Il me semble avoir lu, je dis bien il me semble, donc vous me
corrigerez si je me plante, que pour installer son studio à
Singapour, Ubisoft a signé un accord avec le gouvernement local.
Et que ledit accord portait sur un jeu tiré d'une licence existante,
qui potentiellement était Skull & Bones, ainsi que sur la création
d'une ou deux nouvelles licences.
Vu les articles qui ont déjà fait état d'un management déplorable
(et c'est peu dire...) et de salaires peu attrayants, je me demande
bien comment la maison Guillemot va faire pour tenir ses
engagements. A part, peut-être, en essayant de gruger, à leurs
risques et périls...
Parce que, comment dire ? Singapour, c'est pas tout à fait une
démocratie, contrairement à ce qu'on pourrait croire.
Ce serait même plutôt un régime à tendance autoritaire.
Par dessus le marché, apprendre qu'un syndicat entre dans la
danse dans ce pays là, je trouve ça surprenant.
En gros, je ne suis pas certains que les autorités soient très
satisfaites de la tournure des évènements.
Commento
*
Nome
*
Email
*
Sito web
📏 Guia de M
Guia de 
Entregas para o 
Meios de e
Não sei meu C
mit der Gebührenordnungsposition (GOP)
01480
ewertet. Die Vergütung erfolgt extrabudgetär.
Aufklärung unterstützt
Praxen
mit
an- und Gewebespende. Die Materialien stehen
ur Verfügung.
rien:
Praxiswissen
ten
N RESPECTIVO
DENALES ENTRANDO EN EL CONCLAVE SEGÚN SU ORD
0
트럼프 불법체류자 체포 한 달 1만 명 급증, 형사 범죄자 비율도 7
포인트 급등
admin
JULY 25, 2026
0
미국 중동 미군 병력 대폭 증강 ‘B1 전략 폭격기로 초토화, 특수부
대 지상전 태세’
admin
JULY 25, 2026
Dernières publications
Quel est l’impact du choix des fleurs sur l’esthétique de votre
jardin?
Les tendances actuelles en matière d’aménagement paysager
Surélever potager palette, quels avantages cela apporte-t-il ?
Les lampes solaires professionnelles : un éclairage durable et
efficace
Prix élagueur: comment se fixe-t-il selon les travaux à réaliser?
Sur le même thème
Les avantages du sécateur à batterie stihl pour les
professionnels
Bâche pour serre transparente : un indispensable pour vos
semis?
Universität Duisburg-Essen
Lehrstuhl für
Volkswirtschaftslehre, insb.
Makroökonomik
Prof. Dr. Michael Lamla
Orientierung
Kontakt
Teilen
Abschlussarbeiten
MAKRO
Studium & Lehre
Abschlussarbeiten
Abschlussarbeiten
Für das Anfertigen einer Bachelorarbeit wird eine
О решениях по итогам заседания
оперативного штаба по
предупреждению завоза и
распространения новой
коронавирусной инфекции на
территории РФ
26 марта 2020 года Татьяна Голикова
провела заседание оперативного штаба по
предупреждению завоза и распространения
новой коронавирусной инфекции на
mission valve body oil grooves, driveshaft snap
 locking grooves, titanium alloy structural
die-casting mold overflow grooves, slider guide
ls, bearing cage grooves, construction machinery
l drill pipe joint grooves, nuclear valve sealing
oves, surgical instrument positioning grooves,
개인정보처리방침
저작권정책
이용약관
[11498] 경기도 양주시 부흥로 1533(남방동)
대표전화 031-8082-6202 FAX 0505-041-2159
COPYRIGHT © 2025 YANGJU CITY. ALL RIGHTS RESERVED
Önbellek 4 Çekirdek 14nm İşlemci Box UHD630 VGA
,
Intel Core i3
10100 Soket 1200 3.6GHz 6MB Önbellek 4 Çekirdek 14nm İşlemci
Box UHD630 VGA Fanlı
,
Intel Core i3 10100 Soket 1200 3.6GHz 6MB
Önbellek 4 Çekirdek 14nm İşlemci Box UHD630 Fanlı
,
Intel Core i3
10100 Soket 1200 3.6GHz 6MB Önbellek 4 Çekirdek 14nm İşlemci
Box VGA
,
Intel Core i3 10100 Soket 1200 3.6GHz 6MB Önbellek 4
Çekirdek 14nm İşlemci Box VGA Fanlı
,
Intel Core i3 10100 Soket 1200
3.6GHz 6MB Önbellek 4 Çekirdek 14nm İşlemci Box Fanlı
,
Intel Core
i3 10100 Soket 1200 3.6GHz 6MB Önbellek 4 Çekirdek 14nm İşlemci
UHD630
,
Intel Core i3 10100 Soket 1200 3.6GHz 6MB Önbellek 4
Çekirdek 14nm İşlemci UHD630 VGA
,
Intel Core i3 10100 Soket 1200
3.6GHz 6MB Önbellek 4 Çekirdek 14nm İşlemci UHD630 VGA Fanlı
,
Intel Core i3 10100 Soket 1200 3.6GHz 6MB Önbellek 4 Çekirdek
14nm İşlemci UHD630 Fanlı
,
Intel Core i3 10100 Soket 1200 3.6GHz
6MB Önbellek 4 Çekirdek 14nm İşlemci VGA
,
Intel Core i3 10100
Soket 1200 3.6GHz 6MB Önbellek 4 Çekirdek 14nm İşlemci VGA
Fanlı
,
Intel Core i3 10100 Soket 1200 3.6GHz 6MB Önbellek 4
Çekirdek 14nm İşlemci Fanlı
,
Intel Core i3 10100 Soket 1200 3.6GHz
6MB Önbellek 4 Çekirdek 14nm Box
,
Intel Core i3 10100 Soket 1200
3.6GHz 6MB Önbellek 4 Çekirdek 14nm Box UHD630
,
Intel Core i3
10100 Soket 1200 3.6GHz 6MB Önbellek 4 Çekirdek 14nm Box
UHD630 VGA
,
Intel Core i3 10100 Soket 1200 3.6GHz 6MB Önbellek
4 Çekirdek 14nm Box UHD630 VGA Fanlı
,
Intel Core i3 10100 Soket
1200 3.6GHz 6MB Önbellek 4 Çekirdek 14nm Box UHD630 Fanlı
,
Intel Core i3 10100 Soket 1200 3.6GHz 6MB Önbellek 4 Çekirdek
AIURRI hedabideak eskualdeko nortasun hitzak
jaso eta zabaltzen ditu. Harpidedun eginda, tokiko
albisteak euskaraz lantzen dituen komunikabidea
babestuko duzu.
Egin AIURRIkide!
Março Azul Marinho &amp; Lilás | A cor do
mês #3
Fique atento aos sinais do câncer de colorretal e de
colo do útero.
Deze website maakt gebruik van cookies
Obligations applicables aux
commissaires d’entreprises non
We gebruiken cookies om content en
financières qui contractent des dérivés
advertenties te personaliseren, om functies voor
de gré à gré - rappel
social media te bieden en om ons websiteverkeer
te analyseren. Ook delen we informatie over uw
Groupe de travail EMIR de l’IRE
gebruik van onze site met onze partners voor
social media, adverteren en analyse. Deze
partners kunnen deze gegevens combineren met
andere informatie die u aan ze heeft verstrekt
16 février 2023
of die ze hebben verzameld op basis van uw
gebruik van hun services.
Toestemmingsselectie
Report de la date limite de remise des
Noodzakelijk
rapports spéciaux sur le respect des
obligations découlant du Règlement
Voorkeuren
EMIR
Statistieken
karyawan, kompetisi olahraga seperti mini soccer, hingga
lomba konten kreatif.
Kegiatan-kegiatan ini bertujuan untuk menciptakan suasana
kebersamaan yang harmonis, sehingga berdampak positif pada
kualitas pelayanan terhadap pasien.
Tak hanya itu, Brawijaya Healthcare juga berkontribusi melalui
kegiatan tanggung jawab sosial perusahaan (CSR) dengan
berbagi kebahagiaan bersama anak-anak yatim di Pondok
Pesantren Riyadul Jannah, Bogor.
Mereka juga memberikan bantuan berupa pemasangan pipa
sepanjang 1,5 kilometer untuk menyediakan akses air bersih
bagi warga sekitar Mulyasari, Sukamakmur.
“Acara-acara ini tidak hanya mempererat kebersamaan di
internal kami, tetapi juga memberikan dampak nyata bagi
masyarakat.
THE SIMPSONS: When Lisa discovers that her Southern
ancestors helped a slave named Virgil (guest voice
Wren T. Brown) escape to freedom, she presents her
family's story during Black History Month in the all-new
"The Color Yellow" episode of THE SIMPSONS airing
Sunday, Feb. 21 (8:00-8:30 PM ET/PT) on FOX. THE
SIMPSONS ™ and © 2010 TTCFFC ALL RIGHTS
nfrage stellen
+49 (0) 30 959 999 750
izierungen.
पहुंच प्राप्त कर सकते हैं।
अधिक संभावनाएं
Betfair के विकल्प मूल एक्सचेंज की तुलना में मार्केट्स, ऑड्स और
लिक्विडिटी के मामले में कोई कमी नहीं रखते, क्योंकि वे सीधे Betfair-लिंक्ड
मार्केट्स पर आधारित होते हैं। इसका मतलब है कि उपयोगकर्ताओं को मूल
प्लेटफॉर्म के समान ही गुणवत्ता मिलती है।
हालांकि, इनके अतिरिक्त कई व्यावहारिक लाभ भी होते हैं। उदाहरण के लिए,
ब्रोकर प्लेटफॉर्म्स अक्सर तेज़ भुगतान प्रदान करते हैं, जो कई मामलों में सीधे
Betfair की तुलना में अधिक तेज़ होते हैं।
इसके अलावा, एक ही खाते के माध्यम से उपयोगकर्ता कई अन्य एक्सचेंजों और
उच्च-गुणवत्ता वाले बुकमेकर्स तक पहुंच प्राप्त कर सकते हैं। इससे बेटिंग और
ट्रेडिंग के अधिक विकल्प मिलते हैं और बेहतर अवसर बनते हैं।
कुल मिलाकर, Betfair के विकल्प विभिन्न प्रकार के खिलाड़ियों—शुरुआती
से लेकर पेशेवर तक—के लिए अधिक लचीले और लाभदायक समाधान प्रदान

━━━━━━━━━━━━━━━━

To do -
In the entries above, find each line with the word "avantages" and return it.

Reply -
Surélever potager palette, quels avantages cela apporte-t-il ?
Les avantages du sécateur à batterie stihl pour les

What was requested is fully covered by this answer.